Старики его поддержали — и Верочка смирилась.

Последние поцелуи, чемоданчик, вещмешок, последний раз прижал к себе с трудом сдерживающую себя жену, попятился, высвобождаясь из ее объятий, вышел за дверь и, не став дожидаться лифта, побежал вниз по ступенькам, а через час пассажирский поезд «Москва-Минск» отстукивал последние часы и минуты уже не мира, но еще для Матова и многих других и не войны.

Поезд остановился в Смоленске. Была глубокая ночь. По вагонам пошли патрули, светя электрическими фонарями, заглядывали в купе, проверяли документы, повторяли усталыми голосами:

— Товарищи, поезд дальше не пойдет. Военнослужащие должны обратиться в комендатуру станции за направлением. Гражданские лица могут вернуться назад этим же поездом.

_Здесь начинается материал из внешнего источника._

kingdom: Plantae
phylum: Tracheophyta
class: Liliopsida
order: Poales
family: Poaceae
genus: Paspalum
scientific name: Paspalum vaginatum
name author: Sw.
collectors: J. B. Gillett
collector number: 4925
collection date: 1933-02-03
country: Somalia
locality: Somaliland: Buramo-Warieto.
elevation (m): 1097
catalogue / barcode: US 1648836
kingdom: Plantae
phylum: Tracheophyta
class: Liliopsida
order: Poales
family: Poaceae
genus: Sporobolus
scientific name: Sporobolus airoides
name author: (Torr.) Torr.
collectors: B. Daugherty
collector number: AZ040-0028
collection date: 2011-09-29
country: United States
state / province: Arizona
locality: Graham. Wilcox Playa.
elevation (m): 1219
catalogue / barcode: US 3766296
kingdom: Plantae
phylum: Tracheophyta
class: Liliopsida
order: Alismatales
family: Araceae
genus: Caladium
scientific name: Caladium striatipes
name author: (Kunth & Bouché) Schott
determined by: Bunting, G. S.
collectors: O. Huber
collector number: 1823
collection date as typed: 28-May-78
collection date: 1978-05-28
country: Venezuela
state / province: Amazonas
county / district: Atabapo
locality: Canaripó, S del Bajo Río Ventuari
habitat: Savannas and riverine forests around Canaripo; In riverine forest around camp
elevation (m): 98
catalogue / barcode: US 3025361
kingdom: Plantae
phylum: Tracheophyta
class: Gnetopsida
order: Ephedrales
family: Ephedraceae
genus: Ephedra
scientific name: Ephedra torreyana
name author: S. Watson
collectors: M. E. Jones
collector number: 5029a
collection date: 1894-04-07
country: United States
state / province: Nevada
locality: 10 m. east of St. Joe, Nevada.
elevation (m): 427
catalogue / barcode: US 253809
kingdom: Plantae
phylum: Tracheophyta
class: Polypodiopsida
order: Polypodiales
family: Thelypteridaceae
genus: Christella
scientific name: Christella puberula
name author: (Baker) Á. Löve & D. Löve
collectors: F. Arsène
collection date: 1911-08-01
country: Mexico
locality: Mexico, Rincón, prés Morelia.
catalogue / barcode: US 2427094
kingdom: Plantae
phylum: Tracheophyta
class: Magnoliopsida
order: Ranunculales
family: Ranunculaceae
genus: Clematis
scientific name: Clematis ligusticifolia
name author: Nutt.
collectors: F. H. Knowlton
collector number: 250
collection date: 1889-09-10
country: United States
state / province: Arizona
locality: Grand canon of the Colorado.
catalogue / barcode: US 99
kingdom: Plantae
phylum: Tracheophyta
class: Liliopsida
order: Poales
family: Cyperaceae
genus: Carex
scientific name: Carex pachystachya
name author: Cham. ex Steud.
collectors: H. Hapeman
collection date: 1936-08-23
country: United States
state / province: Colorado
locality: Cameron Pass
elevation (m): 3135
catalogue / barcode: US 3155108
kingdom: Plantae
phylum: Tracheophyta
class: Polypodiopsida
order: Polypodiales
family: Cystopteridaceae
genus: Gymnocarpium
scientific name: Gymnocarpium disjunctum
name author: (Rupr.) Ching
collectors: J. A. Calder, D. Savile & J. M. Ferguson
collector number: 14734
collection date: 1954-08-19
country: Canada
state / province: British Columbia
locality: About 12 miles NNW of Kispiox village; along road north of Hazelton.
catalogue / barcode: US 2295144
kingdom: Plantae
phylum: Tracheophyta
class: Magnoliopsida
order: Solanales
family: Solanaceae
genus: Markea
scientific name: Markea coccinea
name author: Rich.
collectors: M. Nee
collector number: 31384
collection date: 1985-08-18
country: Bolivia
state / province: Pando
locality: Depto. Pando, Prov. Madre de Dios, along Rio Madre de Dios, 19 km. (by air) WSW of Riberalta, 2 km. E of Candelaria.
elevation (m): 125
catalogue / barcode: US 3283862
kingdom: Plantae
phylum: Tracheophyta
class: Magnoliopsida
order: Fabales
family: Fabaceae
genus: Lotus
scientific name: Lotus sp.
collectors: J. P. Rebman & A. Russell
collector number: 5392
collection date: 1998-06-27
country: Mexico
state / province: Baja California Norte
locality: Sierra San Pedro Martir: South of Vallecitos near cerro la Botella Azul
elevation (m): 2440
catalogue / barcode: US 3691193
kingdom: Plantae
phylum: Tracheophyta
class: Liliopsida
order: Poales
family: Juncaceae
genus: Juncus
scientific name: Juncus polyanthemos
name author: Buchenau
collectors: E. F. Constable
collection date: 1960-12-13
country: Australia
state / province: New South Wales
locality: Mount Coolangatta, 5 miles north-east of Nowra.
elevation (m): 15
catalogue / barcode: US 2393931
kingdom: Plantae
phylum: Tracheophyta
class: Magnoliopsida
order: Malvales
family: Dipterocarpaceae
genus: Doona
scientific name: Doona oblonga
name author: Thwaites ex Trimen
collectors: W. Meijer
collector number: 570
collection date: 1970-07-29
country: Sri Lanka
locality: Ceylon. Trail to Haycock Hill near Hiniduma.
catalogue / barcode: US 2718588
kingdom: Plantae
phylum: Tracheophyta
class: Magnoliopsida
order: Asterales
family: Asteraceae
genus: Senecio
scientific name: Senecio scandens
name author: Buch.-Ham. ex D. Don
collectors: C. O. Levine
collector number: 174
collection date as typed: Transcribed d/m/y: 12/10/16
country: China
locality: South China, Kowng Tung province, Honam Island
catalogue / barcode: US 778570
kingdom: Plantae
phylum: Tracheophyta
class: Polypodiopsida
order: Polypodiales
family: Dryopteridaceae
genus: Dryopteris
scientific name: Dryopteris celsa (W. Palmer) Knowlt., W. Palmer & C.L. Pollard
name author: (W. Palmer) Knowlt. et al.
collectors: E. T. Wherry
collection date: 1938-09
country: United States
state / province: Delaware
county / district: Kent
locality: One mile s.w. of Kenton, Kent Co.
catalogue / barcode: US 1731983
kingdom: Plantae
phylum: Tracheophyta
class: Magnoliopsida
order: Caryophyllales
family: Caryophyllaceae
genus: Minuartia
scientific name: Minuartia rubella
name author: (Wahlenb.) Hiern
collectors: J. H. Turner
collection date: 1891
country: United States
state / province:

— Почему дальше не едем? — спросили в соседнем купе командирским басом.

— Дальше бомбят, товарищ полковник, — ответил старший лейтенант, начальник патруля. — Пути разрушены. — И добавил: — Немцы уже в Минске.

— Как в Минске? Этого не может быть!

Но патруль уже шел дальше, и слышалось то же самое:

— Товарищи, поезд дальше не пойдет. Все военнослужащие…

Почти весь день Матов проспал, добирая за бессонную ночь в Москве, и не слыхал ни радио, ни разговоров. Сообщение, что немцы в Минске, с одной стороны, потрясло его, с другой, не очень-то и удивило: он вспомнил прошлогоднюю Большую, как ее называли, оперативно-тактическую игру на картах, проведенную высшим армейским командованием Красной армии, которую потом подробно разбирали у них в академии на кафедре оперативно-тактического искусства. Так вот, по этой игре получалось, что «синие», то есть немцы, и должны были, в случае начала войны, добиться определенных и вполне существенных успехов на первой стадии своего наступления. Здесь учитывались и конфигурация западной границы СССР, и отмобилизованность немецкой армии, и опыт, полученный ею в предыдущих кампаниях, и ее вооруженность. Правда, даже при самых оптимистических прогнозах «синих» они не могли за пять дней выйти к Минску, увязнув в приграничных сражениях где-то на полпути к нему по линии Лида-Слоним-Пинск, а затем, после перегруппировки войск «красных», ударные группировки «синих» отсекались от основных сил и, лишенные снабжения горючим и боеприпасами, окружались и уничтожались.